BizJournals Portfolio

Fannie and Freddie Freak-Out

Stocks slide as worries about takeover grow.
stox

Worries are growing that the nation's two biggest buyers of mortgages, Fannie Mae and Freddie Mac—the backbone of the housing industry—will need to raise new capital quickly or face a takeover by the government.

Shares of both companies extended a steep slide today.

Treasury Secretary Hank Paulson sought to pour cold water on the notion of an imminent nationalization of Fannie and Freddie, saying that "today our primary focus is supporting Fannie Mae and Freddie Mac in their current form as they carry out their important mission."

The White House sought to pass the buck to Congress, saying that the most important thing was for the Senate to pass a housing bill that would overhaul the oversight of the two mortgage giants.

But Congress is part of the problem, Yves Smith says on the Naked Capitalism blog.

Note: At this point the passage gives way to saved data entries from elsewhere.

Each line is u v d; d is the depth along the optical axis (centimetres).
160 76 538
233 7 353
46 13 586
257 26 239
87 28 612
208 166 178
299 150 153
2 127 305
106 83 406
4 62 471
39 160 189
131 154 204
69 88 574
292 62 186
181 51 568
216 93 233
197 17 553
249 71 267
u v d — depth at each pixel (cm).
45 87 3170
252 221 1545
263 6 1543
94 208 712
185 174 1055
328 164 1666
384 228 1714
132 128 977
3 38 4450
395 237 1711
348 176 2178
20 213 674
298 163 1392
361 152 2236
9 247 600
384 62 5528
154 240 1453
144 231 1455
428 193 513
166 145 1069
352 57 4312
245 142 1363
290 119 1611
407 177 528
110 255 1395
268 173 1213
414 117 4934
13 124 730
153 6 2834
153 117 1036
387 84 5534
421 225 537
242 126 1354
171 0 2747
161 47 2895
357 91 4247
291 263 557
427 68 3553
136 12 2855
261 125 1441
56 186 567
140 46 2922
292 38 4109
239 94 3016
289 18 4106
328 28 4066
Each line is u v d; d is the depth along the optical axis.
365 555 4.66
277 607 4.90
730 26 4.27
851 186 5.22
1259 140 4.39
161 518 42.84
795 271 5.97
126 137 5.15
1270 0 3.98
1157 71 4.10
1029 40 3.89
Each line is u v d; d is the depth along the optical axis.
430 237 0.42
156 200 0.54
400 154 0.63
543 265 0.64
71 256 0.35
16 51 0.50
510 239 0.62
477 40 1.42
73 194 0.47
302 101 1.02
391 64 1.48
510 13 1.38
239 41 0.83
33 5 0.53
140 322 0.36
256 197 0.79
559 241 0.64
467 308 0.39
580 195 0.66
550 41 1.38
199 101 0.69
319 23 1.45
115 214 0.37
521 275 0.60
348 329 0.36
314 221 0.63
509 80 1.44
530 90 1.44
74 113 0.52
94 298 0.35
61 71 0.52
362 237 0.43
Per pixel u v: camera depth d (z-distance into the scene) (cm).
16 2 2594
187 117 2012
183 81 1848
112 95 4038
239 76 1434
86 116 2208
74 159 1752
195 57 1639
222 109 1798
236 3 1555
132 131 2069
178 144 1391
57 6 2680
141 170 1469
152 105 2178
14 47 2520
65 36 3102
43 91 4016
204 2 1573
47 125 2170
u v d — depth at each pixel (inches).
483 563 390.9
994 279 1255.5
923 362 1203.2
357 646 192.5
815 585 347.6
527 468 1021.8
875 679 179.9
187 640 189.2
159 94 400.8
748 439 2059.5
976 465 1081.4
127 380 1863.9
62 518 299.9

The reaction in the market, Smith says, "is pushback, pure and simple, against efforts to finesse a Federal bailout of housing by pushing as much as possible on to Fannie and Freddie, rather than set up new programs so the costs would be explicit."

Shares of Fannie Mae were down 22 percent today while Freddie Mac shares erased steep losses to end the day down just 3 percent.

And it's clear that some action will be needed soon. Earlier this week, the former president of the Federal Reserve Bank of St. Louis, William Poole, said that both Fannie and Freddie are technically insolvent.

Fannie and Freddie are the foundation of the housing market. By buying mortgages, they have lowered the costs of borrowing. Any further retrenchment by them would make mortgages more costly and prolong a deep housing slump.

The two also have some $5 trillion in mortgage-related debt—about half of the mortgage debt market.

Absorbing that debt, Dwight Cass on Breakingviews.com notes, would push the government's total liabilities to the level of the U.S. gross domestic product.

Still, he says, nationalization "appears the least-bad scenario."

"If the government does take over the G.S.E.'s, it should recapitalize and privatize them again as quickly as possible."